= Black Box International Festival =

The Black Box International Theatre and Dance Festival (Международен фестивал за театър и съвременен танц „Черната кутия“) has taken place every spring in Plovdiv, Bulgaria since 2007. It lasts for one week and is centered on theater and contemporary dance.

The first edition of the festival in 2007 was hosted in the Hindliyan House-Museum in the Old town of Plovdiv. The event was supported by the Plovdiv Municipality, the Cultural Institute "Old Plovdiv" and the Ministry of Culture of Bulgaria. The focus of the first edition was to give the floor to female performers only.

The festival's ninth edition in 2015, with its 600 applications for participation, is reportedly the first major cultural event which takes place after the official designation of Plovdiv as European Capital of Culture for the year 2019. The festival is considered to be "one of the most valuable international events for theater and contemporary dance" that take place in Bulgaria. Partners in the organization of the Black Box Festival'2014 are the Ministry of Culture, Plovdiv Municipality, the Embassies of Austria, Belgium, Israel and United States, The Italian Culture Institute, The Polish Institute, The Hungarian Cultural Institute, Plovdiv Culture House "Boris Hristov", Plovdiv Drama Theatre, Municipal Institute "Old Plovdiv" and Trakart Culture Centre. In 2015, the history of the festival is shown with a photo gallery that is publicly installed in the central pedestrian zone of Plovdiv.

• • • • • • •

ACTION ITEM:
Please answer these questions from the text on the Black Box festival:
(a) Where was the festival's first edition hosted?
(b) How many applications did the ninth edition receive?
(c) How long does the festival last?

(Physical quantity readout data)
• • • • • • •

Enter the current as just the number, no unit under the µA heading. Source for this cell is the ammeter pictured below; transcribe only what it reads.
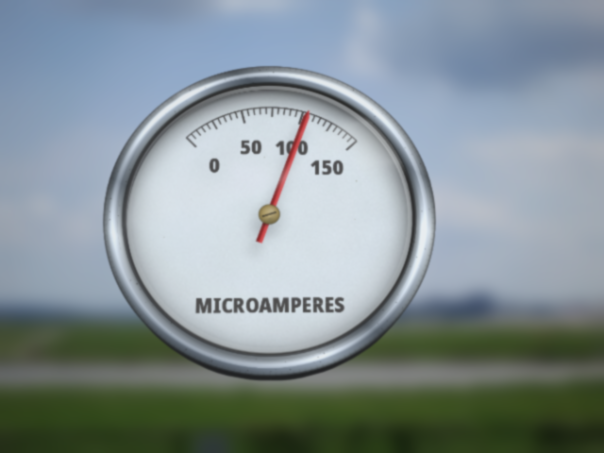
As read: 105
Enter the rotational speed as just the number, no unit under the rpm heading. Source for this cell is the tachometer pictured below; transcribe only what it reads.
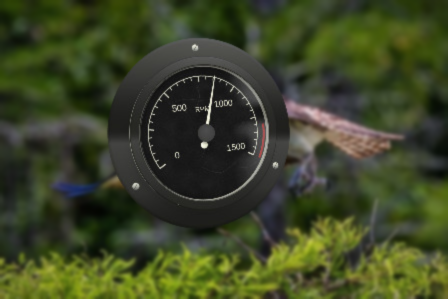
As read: 850
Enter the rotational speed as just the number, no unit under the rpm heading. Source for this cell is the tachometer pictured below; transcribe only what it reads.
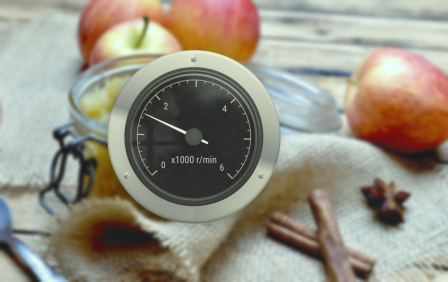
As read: 1500
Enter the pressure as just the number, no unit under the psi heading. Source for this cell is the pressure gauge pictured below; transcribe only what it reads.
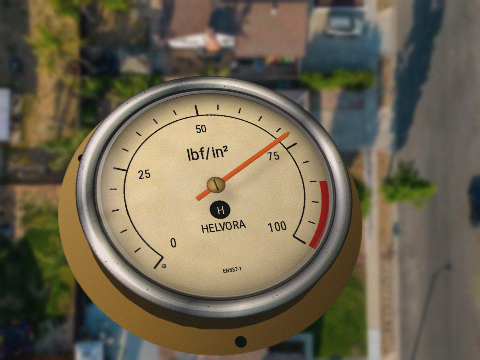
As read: 72.5
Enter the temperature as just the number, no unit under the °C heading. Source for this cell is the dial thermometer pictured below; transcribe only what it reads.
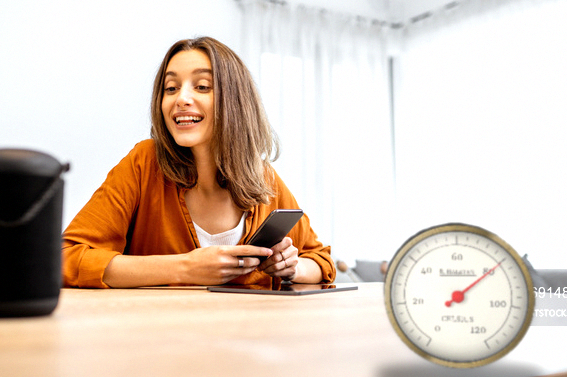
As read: 80
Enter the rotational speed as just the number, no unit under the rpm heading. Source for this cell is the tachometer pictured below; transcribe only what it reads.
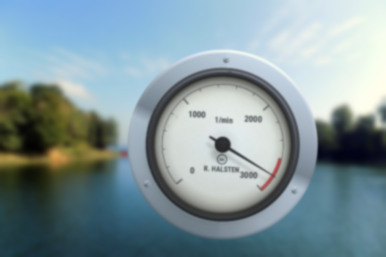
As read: 2800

• • • • • • •

TASK RESULT:
(a) The Hindliyan House-Museum in the Old town of Plovdiv
(b) 600
(c) One week